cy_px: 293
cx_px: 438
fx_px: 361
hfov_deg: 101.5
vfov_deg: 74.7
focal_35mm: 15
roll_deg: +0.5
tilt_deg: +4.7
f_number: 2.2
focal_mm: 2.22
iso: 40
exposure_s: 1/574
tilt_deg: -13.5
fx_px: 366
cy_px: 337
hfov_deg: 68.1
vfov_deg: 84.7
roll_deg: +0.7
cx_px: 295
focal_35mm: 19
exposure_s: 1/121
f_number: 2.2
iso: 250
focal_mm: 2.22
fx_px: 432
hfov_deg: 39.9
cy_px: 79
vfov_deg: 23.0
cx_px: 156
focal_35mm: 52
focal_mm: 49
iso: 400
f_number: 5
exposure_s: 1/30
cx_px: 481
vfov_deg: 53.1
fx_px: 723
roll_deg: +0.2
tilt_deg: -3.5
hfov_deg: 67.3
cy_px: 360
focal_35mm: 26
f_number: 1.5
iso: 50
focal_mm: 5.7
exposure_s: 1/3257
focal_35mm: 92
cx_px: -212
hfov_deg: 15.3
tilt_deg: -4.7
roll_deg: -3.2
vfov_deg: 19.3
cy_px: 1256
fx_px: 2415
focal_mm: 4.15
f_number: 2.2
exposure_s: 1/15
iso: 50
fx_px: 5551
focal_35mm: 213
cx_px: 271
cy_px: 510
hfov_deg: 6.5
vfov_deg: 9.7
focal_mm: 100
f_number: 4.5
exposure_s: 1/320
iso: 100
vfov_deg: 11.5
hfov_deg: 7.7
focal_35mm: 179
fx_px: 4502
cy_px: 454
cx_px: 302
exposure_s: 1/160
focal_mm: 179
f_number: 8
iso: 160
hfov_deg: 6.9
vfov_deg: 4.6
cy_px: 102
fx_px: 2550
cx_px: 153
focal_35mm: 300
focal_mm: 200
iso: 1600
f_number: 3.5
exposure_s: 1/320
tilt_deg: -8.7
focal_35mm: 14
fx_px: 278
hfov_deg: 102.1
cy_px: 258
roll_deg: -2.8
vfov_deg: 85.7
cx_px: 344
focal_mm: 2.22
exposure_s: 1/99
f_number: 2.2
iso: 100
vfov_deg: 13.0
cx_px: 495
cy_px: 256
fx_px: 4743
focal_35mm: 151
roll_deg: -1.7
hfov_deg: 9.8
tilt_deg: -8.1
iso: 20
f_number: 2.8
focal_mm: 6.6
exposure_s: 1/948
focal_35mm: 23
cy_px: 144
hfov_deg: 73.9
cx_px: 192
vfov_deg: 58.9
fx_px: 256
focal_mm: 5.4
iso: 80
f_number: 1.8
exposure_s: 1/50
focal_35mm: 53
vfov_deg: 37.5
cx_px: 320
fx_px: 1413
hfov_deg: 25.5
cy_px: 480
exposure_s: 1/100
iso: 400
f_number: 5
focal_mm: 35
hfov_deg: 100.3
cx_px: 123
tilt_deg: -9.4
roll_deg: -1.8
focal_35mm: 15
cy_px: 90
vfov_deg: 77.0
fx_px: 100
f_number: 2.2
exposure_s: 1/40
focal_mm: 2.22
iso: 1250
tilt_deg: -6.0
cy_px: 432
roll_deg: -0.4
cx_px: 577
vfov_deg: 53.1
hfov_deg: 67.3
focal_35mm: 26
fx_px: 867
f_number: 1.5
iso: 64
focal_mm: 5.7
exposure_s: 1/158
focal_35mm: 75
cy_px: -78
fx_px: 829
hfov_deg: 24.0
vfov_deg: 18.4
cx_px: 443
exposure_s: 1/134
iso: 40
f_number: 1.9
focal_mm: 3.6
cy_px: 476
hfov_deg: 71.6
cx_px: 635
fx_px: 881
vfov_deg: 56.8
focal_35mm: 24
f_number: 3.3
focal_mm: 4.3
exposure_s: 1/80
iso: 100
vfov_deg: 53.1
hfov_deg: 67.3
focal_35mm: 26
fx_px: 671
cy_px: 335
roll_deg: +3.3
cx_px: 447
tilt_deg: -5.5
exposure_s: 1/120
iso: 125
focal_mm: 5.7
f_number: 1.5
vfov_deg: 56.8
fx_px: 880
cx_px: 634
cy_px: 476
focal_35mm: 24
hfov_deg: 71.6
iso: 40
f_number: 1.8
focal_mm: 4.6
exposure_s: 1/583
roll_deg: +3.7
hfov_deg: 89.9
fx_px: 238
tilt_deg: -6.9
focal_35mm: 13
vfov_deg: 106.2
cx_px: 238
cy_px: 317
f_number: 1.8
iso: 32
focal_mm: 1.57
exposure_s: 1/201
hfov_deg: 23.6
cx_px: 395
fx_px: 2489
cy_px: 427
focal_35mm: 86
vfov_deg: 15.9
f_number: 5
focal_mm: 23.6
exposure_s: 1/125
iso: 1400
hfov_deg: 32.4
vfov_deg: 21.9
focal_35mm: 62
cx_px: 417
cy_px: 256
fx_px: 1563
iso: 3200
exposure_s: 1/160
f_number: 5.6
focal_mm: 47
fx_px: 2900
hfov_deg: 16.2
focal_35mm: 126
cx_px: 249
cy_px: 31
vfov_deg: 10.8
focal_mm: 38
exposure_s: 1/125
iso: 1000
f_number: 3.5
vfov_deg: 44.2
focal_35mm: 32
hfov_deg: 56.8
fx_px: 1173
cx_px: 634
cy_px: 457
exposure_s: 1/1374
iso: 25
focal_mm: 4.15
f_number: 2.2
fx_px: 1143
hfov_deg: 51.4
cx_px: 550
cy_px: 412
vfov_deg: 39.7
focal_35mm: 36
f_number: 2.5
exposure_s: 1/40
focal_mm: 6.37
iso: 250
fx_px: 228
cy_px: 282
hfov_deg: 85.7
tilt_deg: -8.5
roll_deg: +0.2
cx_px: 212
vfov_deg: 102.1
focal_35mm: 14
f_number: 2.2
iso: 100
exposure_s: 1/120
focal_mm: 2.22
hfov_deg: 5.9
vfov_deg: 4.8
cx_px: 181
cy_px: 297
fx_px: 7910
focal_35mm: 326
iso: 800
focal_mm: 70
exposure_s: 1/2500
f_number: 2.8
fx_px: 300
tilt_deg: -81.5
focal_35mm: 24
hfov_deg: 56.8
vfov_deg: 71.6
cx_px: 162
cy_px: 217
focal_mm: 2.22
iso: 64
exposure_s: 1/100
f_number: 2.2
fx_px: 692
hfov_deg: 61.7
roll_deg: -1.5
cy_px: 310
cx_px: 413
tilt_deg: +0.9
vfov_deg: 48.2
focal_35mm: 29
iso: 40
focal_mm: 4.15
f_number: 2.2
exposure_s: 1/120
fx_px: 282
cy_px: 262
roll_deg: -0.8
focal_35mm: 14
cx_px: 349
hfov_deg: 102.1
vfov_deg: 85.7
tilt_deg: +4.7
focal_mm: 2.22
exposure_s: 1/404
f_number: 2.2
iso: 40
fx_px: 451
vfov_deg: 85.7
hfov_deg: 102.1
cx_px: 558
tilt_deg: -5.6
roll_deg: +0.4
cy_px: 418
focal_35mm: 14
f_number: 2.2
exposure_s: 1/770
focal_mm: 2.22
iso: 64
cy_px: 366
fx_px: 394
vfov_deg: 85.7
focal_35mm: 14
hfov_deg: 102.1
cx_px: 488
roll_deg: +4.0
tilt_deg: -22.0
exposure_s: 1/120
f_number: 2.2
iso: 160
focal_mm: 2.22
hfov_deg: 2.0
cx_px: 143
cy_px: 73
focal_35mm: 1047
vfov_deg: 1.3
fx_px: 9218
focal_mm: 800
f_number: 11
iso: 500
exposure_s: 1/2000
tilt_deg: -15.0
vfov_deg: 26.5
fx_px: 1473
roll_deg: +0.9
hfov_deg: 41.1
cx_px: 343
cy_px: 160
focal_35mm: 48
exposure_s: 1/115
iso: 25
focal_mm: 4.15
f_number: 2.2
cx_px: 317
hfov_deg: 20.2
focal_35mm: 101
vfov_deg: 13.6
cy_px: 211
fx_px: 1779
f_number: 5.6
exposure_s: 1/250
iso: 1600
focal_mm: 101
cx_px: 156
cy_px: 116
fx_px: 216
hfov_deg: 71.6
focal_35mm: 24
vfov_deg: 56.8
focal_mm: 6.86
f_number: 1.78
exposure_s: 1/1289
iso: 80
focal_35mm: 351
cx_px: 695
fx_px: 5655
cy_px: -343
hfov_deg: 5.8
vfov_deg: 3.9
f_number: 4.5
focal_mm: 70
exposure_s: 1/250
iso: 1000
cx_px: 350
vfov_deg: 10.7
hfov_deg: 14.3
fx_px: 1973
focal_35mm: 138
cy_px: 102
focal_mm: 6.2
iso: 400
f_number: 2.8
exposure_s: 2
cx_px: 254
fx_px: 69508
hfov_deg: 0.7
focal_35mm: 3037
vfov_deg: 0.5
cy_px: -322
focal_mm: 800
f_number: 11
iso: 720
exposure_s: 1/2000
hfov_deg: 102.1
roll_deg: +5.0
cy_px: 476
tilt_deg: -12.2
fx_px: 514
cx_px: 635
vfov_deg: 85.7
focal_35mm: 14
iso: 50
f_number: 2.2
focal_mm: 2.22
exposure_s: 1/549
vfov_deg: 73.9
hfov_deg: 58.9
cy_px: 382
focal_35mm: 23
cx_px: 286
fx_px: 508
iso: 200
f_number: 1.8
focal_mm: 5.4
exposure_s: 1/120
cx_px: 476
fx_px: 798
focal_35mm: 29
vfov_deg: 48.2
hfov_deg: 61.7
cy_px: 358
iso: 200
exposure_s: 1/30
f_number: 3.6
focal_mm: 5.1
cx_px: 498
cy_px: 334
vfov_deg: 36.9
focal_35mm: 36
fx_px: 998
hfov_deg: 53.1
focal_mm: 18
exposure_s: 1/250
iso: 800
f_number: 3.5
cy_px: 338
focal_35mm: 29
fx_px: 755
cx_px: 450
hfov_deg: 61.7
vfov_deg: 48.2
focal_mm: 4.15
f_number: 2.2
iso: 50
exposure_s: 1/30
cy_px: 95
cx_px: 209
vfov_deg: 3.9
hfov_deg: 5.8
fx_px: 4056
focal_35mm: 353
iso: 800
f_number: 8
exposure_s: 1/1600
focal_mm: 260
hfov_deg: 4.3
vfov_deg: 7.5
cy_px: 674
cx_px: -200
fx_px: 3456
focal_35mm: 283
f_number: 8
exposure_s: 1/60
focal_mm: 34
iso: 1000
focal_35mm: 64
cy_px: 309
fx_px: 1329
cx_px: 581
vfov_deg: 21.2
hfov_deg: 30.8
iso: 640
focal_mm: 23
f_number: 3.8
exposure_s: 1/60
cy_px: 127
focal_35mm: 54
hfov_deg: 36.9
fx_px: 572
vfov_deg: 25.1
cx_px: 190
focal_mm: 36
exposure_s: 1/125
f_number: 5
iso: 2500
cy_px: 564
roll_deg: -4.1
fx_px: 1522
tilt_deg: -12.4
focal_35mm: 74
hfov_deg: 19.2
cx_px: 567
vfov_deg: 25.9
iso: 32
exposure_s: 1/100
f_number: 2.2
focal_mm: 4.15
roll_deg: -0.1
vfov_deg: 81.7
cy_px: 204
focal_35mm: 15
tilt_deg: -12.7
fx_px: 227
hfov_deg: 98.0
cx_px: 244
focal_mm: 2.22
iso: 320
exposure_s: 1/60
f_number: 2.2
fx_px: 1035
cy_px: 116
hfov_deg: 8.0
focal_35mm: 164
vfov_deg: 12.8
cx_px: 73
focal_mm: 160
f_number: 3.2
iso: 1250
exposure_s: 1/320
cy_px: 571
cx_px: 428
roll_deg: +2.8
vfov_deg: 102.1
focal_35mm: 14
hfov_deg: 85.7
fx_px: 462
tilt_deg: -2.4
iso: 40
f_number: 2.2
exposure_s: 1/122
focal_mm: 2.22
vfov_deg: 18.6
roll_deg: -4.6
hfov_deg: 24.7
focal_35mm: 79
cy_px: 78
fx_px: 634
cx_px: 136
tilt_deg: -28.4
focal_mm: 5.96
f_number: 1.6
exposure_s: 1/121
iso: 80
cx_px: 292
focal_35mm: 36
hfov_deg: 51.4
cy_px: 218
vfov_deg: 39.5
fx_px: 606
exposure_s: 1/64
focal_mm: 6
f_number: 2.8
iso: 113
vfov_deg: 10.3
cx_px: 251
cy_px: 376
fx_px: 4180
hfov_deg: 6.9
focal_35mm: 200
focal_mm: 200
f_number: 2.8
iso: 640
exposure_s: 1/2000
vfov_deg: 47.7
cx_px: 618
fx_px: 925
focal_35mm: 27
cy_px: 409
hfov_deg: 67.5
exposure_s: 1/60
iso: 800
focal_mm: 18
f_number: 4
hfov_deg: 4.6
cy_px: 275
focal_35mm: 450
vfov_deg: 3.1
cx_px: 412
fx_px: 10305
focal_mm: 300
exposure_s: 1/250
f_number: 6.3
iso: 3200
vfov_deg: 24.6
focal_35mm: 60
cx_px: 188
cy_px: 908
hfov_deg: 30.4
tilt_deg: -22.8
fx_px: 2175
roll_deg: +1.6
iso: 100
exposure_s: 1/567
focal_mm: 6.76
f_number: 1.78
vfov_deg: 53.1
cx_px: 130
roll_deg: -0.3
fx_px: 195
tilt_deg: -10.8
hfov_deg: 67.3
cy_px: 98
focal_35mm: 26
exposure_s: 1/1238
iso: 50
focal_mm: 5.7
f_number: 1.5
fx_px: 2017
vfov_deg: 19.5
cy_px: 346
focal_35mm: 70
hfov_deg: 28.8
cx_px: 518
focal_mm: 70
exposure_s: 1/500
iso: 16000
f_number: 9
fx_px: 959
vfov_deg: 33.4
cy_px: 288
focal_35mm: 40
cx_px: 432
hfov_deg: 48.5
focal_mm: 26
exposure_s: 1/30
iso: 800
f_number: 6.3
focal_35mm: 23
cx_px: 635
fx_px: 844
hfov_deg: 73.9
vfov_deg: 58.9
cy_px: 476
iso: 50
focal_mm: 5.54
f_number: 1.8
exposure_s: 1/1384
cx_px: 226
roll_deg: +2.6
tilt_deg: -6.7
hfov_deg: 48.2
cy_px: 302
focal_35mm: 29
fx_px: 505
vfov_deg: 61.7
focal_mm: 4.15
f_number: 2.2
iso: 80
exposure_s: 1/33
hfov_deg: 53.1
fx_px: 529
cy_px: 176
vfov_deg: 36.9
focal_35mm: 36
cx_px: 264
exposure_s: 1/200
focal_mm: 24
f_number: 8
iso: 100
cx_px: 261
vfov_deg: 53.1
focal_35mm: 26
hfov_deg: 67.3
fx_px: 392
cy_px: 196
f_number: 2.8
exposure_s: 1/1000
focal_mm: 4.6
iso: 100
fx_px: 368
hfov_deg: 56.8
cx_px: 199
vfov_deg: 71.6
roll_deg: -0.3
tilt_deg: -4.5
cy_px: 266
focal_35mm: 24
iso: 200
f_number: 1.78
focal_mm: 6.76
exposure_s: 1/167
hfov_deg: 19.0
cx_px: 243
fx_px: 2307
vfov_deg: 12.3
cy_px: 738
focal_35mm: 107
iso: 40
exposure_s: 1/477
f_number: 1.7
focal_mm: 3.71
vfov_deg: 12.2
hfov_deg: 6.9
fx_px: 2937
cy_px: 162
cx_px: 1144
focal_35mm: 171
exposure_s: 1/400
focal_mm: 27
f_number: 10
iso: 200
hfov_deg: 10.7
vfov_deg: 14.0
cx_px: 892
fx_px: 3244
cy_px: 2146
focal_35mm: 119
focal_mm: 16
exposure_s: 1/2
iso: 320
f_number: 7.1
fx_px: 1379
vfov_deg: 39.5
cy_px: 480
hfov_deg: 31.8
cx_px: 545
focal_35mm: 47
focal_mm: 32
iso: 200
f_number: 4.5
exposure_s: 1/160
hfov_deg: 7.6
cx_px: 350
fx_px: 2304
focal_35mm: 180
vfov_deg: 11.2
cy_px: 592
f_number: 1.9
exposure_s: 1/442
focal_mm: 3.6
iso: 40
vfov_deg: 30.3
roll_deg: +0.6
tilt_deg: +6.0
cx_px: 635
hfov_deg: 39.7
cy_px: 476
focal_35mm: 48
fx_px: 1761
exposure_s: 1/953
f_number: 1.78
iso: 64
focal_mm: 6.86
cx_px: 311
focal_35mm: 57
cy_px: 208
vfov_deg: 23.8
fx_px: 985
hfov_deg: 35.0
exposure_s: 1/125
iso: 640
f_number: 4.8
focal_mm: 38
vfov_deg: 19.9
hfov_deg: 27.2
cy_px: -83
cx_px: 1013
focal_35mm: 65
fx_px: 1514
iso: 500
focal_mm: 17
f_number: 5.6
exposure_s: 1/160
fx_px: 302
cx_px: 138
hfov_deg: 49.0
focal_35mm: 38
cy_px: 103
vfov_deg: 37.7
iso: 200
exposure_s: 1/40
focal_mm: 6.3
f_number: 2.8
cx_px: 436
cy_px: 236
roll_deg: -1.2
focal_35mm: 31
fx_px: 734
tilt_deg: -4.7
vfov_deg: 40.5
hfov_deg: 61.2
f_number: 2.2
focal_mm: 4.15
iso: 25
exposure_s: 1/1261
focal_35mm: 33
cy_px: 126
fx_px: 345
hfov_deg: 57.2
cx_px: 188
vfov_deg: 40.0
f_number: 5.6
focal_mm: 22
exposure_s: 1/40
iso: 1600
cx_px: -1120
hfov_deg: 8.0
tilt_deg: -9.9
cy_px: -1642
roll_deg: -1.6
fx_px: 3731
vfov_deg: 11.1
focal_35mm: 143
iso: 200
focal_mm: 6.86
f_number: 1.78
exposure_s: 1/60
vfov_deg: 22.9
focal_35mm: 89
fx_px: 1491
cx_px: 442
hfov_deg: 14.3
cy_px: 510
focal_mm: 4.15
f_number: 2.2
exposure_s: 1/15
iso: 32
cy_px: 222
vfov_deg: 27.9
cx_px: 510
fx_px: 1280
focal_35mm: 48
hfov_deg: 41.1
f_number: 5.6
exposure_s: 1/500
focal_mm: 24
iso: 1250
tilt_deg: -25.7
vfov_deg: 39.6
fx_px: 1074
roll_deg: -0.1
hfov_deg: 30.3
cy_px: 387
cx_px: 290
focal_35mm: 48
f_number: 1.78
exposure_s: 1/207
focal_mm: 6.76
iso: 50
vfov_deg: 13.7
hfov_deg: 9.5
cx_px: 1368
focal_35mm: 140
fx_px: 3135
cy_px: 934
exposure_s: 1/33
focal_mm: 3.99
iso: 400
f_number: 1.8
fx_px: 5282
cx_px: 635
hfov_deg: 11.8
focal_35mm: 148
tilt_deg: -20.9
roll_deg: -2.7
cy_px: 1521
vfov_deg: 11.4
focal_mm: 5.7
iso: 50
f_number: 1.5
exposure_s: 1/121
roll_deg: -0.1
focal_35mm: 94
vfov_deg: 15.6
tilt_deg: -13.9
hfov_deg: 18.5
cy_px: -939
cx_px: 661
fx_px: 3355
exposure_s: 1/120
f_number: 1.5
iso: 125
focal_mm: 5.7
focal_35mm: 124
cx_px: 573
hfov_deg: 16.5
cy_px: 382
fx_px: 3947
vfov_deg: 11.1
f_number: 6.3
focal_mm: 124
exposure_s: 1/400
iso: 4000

============================================================

### [To do]
Go through the data above from its first line and copy each line exactly, stopping once the line with "vfov_deg: 23.0" has been copied.

### [Result of this task]
cy_px: 293
cx_px: 438
fx_px: 361
hfov_deg: 101.5
vfov_deg: 74.7
focal_35mm: 15
roll_deg: +0.5
tilt_deg: +4.7
f_number: 2.2
focal_mm: 2.22
iso: 40
exposure_s: 1/574
tilt_deg: -13.5
fx_px: 366
cy_px: 337
hfov_deg: 68.1
vfov_deg: 84.7
roll_deg: +0.7
cx_px: 295
focal_35mm: 19
exposure_s: 1/121
f_number: 2.2
iso: 250
focal_mm: 2.22
fx_px: 432
hfov_deg: 39.9
cy_px: 79
vfov_deg: 23.0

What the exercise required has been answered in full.